Having a brand, though, could limit the broad appeal of regenerative.
It might become a niche part of the food market; maybe something the well-heeled buy at the grocery store because they believe it will save the planet.
But advocates of sustainable agriculture are hoping that tens of millions of acres are soon farmed with cover crops, diverse crop rotations, zero tillage and so on.
The desired outcome is that grains and oilseeds from regenerative farms will be used to make spaghetti, cereals, granola bars and everyday items sold at Walmart and Loblaws.
“This has to happen on a scale …. This isn’t about doing this for a small market,” said Kris Nichols, a former U.S. Department of Agriculture soil microbiologist who now runs her own consultancy, in 2018. “This is about millions of acres.”
Can regenerative be a brand and widely adopted?
Whether regenerative becomes a niche segment at the grocery store, or practices that are commonplace on thousands of farms, isn’t necessarily an either/or question.
It might be possible to do both, Montgomery said.
In the short run, branding foods as “regenerative” will be useful for educating the public about the farming philosophy.
“I can see a niche for a point of purchase identification for consumers — that regenerative practices have been followed,” he said.
“If a consumer really wants to support farming practices that are better for the land and somewhat better for the composition of their food … then, how are they going to being able to vote with their food dollars, if it’s not identified at the point of purchase?”
But consumers will want to know that the “regenerative” logo on a can of soup or box of pasta actually means something.
They will expect some standards were followed and the claim isn’t something made up, such as “natural”.
The challenge for the ag sector is that practices that improve soil health may work in one geography but not in another.
“There are lots of people working on different regenerative labels. There are people arguing (about) what it means. What are the practices?” Montgomery said. “(But) the idea of defining a regional set of regenerative practices … standards that the label would be held to, is a really good idea.”
Farther into the future, it’s still an open question if thousands of farmers will jump on the regenerative bandwagon. Getting people to change their behaviour is never easy, but government regulations aren’t the right approach, Montgomery said.
“I’ve never been very fond of the “rule” kind of regulations — you must do this, you can’t do that.”
Montgomery remains optimistic because he believes that regenerative has a great story to tell.
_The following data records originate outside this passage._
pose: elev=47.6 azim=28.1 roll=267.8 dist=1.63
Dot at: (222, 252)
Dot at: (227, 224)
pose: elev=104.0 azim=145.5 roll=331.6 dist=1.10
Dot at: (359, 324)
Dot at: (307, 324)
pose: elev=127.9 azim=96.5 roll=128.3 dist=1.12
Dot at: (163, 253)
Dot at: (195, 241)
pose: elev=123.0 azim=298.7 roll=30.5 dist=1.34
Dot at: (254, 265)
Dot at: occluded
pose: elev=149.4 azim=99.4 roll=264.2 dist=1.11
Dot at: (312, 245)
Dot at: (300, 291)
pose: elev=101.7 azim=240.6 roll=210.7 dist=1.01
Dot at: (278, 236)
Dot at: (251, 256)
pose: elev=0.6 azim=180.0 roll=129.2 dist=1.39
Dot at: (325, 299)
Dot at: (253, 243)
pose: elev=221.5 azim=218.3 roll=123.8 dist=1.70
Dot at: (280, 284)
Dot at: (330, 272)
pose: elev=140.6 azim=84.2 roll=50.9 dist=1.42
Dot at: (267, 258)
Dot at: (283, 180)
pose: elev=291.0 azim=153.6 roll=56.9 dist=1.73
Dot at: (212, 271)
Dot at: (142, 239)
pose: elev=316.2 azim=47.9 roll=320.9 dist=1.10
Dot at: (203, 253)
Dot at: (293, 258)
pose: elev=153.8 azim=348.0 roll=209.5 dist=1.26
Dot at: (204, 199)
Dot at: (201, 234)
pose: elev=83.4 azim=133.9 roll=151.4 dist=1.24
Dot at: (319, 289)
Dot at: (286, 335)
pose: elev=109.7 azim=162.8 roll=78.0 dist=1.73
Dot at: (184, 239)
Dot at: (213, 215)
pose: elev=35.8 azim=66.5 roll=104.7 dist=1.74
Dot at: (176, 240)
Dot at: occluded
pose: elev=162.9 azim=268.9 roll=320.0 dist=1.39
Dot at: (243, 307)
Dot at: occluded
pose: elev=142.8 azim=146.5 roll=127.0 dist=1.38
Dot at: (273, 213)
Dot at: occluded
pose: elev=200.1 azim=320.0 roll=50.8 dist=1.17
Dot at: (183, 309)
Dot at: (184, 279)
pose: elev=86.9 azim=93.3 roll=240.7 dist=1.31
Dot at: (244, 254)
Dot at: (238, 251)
A system that can improve soil health and reduce input costs for farmers is “an idea that’s going to keep spreading until it saturates.”
As well, the next generation of ag leaders will want to change how things are done.
When Montgomery speaks at ag universities and colleges on this topic, “the student interest is off the charts. Just off the charts.”
The enthusiasm is fantastic, but Montgomery accepts that the shift — where regenerative becomes conventional agriculture — isn’t going to happen next week.
“That’s a multi-decade project…. In the best of cases, it’s a 20- or 30-year project.”